Después, obligué a mi cuerpo cojo y agotado a correr por los campos antes de que la luz de la mañana pudiera revelar lo que había ocurrido. Me bañé en silencio. La mancha de sangre de mi vestido no salía por mucho que me restregara. Metí el vestido en una bolsa negra, lo envolví en otra bolsa y lo tiré a la basura.
Por suerte, mi hermano Saud, que compartía mi habitación, tenía el sueño pesado. Un cañonazo no le habría despertado. Extendí mi saco de dormir junto a él y me refugié en un edredón para superar el frío que me calaba los huesos. Entonces, sucumbí a un torrente de lágrimas silenciosas, pensando en el rostro de Mohsen y en sus amables palabras.
Quizá si hubiera sido él esta noche, habría sentido otra cosa. Quizá me habría pasado como en las novelas románticas. Tal vez me habría llenado de calidez en lugar de estas emociones que me destrozan en pequeños fragmentos y me hacen irreconocible para mí misma.

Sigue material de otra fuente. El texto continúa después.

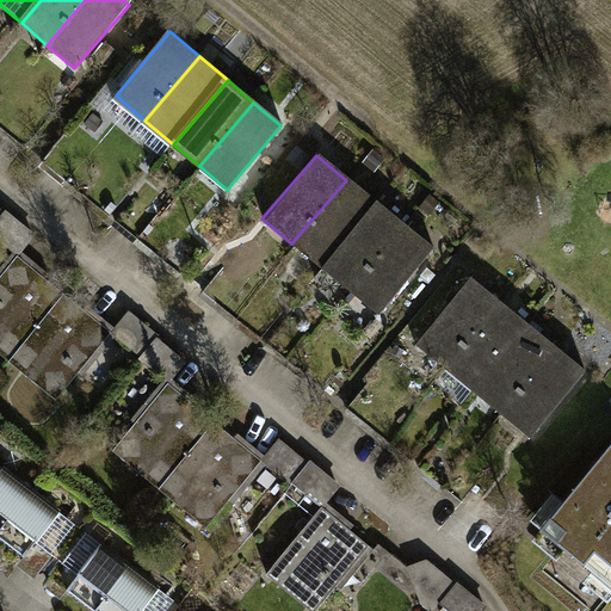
[(291,244),(320,267),(374,204),(346,180),(291,244)]
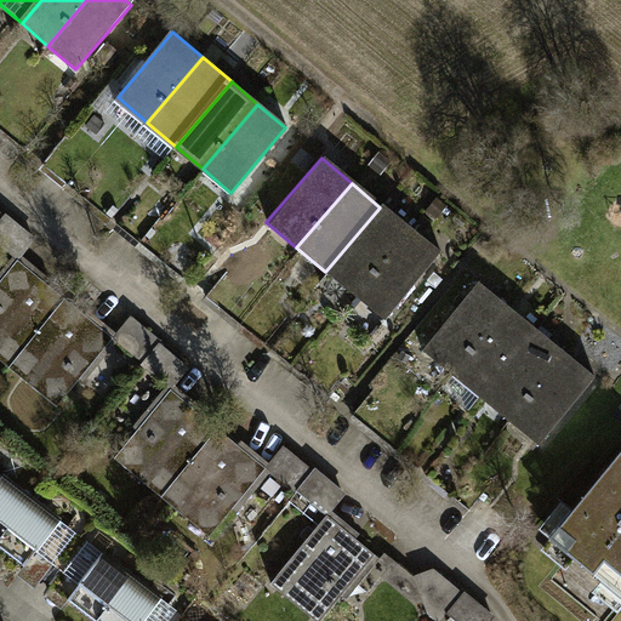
[(325,272),(351,295),(406,229),(380,208),(325,272)]
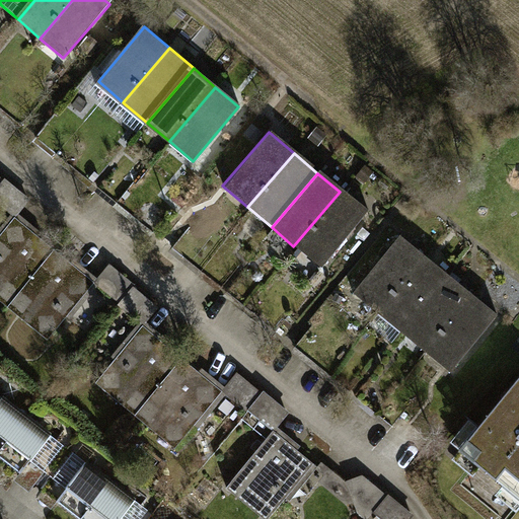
[(316,266),(363,212),(340,192),(293,246),(316,266)]
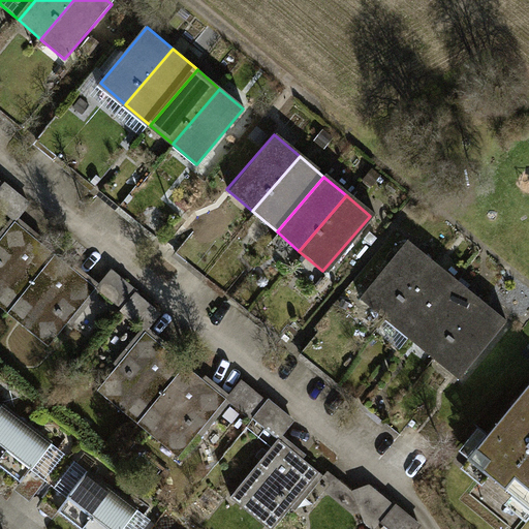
[(54,253),(13,221),(0,238),(0,306),(7,313),(54,253)]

¿Por qué no pensé en tu cara, Mohsen, cuando cerré los ojos y soporté el dolor en cada músculo de mi cuerpo? ¿Por qué huiste de mí? ¿Estabas enfadado? ¿Sentiste que mi traición era grave? Créeme, no lo hice por el bien de Khalouf. Estaba cansada y tenía que abrir mi cuerpo, ver el mundo desde otros puntos de vista que no fueran el estrecho que hace que las chicas se rían y se acicalen, soñando con hombres que acuden a ellas por la noche para esparcir pétalos de rosa sobre sus almohadas y mantener largas y significativas conversaciones.

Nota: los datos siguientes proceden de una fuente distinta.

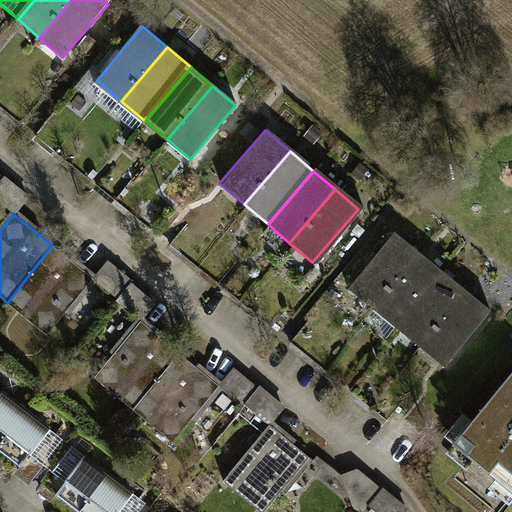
[(350,287),(375,308),(420,254),(396,234),(350,287)]
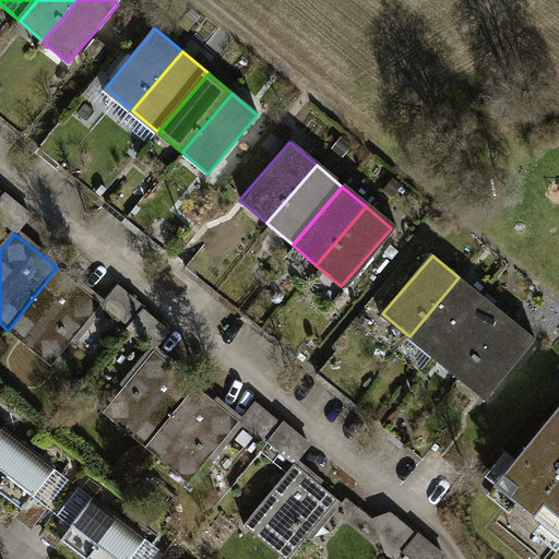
[(57,268),(8,331),(52,366),(102,302),(57,268)]
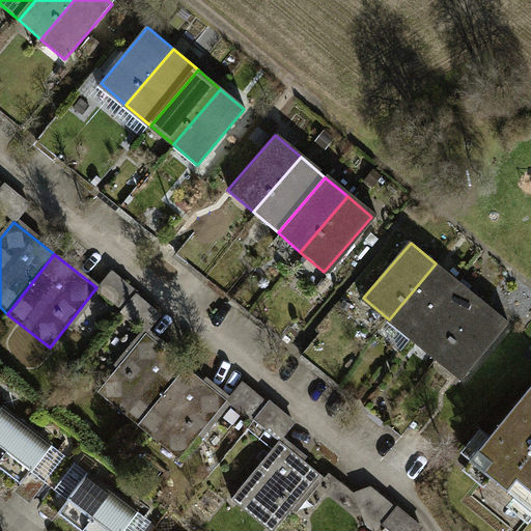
[(389,319),(413,340),(460,285),(436,263),(389,319)]
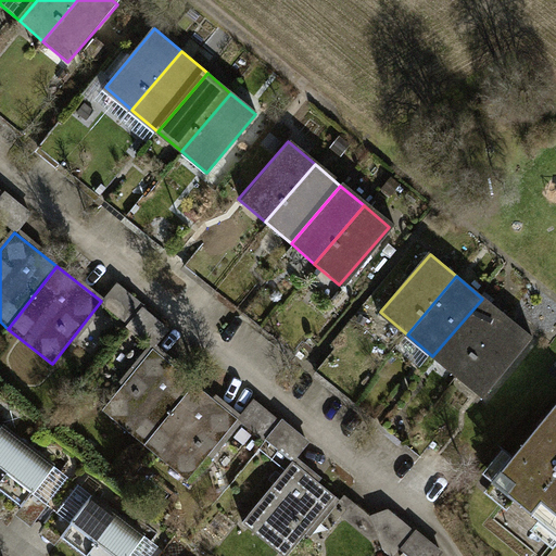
[(160,349),(176,328),(119,285),(103,305),(160,349)]
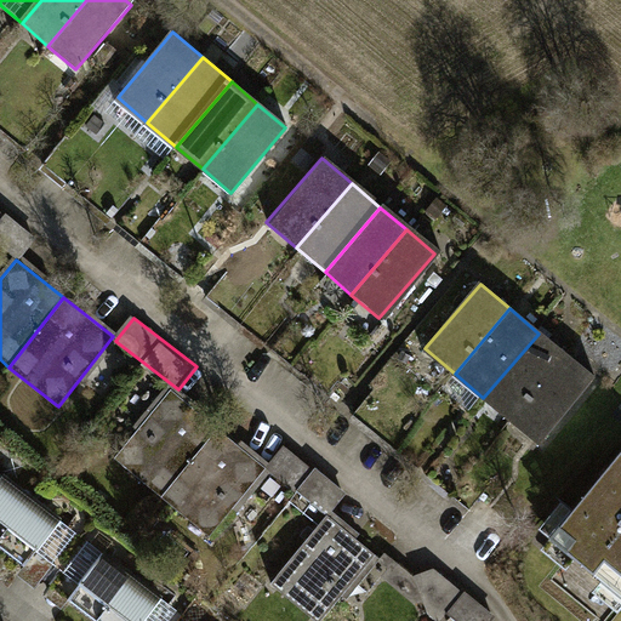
[(483,398),(510,420),(565,355),(539,334),(483,398)]
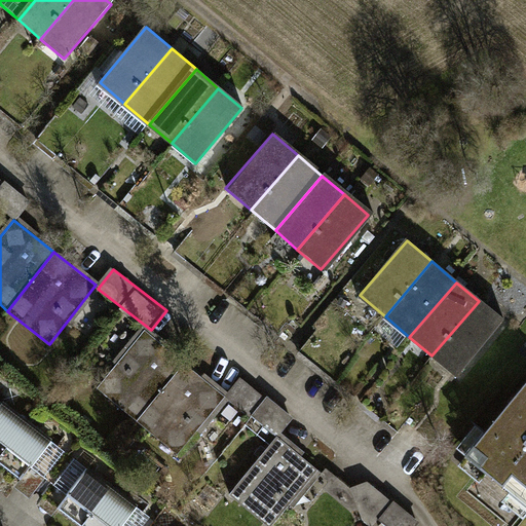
[(455,376),(502,321),(479,301),(431,355),(455,376)]
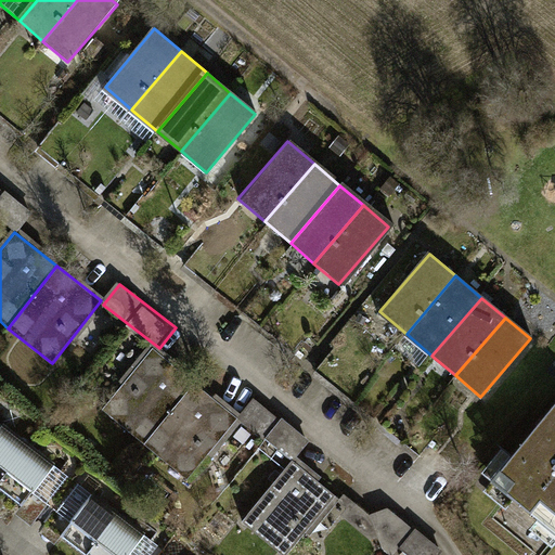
[(195,385),(153,349),(102,410),(144,446),(195,385)]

No podía esperarte, Mohsen. Mi alma se separó de mi cuerpo, y lo que mi cuerpo quería era completamente diferente de lo que mi alma anhelaba. ¿Podrías creerlo? No te mentiría. Créeme, el alma y el cuerpo nunca son iguales, nunca.
*Nota del traductor: Besar (forma femenina besaraplura beyasir) es una persona cuyos antepasados estaban fuera del sistema tribal como sirvientes contratados de linaje incierto, o marginados de otro modo en la sociedad. La esclavitud existió en Omán desde la antigüedad hasta la década de 1970, y los beyasir estaban en muchos aspectos mejor que los esclavizados. Sin embargo, en otros aspectos les iba peor, ya que los esclavizados llevaban el nombre de la tribu y podían contar con su protección; los beyasir sólo podían contar con ellos mismos.